I feel that normal development of normal film often does not give a wide enough range for pinhole.
I often find that images have black shadows and burnt highlights with a really good bit in the middle so I must be getting the exposure / development about right, a wider range is definitely needed.
If you look at this cropped image showing a mid tone area the uncorrected bit looks flat but it does have good detail over most of the tones. I think my digital processing has done a reasonable job of maintaining that while giving the image some punch.
I have not had time to print this neg yet but I think it will give a nice looking result.
This image was taken on a bright day late in the afternoon with the sun low in the sky but still giving some direct light; hence the dark shadow on one side of the big stalk (seen in the original images).
Film was Adox CHS 100 developed in Rodinal at 1+25.
I have tried some at 1+50 but I was not overly impressed, more work is required.
I find images from dull over cast are the hardest to scan even if the exposure has given a reasoable looking negative.
I am going to run some more extreme tests when I get a chance to see if I can find an easy to use combination of film and development that gives a wider tone in a wider range of conditions. Watch this space……
Oh yes; do any of you use Cafenol? I would like to exchange notes. Attached files http://f295.f295.org/uploads/img196crop_1594.jpg (http://f295.f295.org/uploads/img196crop_1594.jpg)

monophoto
11-15-2008, 06:40 AM
It is interesting to hear how you do things David. I follow a similar process but tend to scan my paper negatives with no magnification at 300dpi which keeps them quite small.

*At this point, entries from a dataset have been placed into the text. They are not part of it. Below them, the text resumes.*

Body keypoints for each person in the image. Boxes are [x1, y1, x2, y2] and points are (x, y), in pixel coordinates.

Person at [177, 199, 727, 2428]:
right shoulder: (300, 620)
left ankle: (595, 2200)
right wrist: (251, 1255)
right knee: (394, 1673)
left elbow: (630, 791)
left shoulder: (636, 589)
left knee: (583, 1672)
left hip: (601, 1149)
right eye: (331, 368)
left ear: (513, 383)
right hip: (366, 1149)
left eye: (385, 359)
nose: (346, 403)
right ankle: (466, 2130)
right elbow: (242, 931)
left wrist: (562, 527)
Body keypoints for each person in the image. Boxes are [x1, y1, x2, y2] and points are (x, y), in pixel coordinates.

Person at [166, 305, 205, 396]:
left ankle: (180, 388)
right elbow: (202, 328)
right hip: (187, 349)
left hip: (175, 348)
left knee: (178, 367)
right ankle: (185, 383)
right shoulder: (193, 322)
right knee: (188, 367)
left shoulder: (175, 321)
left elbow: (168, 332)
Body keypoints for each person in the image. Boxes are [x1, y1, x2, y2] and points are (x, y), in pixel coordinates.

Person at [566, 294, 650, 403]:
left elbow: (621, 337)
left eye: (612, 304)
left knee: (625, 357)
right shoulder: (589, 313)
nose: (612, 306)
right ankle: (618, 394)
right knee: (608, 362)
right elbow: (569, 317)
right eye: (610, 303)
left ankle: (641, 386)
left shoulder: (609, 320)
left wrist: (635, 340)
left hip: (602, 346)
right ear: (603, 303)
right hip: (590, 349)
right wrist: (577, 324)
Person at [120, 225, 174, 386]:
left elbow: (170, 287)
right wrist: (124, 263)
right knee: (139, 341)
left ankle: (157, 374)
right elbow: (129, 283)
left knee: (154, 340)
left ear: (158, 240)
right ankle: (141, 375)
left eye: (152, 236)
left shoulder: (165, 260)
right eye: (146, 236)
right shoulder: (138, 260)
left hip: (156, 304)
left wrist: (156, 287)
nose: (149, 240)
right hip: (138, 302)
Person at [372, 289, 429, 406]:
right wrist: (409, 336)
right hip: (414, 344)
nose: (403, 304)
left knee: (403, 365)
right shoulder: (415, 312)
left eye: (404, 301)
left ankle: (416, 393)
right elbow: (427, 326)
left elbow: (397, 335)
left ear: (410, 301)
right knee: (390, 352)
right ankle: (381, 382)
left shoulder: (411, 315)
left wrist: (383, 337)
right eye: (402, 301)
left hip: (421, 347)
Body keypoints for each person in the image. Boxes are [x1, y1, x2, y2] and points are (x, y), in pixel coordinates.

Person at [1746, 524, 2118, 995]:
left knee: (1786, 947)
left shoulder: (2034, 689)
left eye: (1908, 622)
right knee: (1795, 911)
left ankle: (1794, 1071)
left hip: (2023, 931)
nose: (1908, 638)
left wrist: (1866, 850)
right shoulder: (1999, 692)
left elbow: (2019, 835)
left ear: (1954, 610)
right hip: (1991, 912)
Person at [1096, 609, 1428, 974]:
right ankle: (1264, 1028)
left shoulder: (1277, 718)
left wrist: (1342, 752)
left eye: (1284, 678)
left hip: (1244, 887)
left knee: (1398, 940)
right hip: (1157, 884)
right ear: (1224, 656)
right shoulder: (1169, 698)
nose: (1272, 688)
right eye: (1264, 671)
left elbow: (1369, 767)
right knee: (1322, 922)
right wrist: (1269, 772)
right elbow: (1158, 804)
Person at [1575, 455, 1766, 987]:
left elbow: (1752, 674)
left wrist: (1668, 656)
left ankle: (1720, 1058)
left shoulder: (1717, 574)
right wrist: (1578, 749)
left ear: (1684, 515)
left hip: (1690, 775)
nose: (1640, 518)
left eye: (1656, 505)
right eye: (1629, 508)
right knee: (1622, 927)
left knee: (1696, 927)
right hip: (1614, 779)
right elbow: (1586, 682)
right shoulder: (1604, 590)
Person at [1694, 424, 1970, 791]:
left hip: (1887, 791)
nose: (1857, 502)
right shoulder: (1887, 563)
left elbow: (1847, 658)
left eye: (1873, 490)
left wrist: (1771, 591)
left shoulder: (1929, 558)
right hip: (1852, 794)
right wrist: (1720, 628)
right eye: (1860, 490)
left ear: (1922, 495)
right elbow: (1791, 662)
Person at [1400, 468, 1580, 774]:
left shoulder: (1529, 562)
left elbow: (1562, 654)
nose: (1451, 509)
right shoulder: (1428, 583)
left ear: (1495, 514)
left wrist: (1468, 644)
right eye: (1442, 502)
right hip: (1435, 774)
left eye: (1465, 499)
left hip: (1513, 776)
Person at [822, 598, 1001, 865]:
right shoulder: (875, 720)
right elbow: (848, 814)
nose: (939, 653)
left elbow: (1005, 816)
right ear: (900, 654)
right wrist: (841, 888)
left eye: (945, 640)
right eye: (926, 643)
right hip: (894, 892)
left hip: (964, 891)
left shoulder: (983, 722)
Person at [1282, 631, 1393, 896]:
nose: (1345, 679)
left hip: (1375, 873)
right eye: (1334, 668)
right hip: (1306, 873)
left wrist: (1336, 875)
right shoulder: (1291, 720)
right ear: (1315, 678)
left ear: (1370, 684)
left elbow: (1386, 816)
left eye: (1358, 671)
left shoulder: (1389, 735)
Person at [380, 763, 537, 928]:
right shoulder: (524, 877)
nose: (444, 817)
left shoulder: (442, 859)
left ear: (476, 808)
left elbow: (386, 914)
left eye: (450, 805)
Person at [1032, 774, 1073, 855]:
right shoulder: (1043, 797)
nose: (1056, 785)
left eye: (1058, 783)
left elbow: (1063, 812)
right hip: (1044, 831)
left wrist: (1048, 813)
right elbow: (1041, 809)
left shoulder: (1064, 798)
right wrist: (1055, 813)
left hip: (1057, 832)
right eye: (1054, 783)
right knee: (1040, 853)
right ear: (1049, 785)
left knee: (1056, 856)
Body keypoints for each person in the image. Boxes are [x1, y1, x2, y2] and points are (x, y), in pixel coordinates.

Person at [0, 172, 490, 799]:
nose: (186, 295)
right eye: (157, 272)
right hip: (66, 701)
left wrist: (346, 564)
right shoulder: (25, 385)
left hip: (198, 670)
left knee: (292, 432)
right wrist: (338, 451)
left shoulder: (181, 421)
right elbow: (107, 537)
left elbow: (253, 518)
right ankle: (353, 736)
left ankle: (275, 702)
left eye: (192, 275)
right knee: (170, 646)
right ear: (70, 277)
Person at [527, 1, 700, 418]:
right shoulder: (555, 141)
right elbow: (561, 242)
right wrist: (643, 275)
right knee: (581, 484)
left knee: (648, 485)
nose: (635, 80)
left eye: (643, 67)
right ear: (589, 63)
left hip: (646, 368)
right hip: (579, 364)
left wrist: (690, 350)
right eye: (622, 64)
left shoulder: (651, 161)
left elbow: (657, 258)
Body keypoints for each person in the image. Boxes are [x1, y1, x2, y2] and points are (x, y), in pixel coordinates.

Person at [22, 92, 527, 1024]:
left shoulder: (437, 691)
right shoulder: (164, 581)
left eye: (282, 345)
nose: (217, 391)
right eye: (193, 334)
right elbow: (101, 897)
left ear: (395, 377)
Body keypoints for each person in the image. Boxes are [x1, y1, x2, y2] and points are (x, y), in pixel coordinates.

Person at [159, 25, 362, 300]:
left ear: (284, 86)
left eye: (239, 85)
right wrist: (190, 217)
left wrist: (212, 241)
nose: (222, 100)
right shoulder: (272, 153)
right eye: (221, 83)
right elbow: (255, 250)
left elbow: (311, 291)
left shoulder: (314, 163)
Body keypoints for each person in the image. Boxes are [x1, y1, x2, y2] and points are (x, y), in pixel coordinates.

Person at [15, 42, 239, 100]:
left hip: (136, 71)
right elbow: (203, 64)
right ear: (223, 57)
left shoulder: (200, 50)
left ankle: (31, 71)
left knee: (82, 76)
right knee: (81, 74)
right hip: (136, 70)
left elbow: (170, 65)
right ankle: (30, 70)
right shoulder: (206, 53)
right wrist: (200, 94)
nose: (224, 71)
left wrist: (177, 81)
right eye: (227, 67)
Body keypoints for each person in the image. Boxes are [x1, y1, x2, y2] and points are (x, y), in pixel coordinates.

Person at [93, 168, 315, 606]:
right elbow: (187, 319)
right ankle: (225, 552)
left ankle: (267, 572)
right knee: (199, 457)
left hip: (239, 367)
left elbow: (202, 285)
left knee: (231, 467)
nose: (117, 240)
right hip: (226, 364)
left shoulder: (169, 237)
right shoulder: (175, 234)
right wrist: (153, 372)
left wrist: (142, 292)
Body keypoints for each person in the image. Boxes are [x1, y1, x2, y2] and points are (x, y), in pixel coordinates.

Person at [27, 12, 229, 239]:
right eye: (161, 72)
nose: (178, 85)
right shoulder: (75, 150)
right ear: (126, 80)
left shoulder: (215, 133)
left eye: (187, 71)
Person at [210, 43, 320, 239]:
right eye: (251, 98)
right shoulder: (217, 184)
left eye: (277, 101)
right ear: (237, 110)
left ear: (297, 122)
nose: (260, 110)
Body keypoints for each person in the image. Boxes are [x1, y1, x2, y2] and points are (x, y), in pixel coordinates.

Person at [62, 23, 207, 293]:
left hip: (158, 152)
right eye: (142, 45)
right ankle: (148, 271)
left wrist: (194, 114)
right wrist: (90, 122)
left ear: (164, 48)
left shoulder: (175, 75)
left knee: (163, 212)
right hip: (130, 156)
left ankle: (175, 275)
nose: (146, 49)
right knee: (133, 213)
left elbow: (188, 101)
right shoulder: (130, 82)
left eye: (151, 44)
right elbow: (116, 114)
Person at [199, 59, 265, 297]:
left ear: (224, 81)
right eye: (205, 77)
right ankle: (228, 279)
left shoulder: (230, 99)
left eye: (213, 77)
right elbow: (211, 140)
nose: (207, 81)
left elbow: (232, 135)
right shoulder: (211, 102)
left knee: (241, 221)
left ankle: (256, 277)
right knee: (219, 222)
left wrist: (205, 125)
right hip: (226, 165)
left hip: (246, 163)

I too run over them quickly full size to remove any bad blemishes (my scanner is full of dust which I don't think I can get to). I use the clone stamp for this spotting. Following this I resize to 500 pixels using Save for Web. If I like the result and want to print it I then rescan at the output size I need - e.g longest side between 7 and 10 inches. This often means respotting but I prefer to do it this way so that my first drafts are small and easy to work on.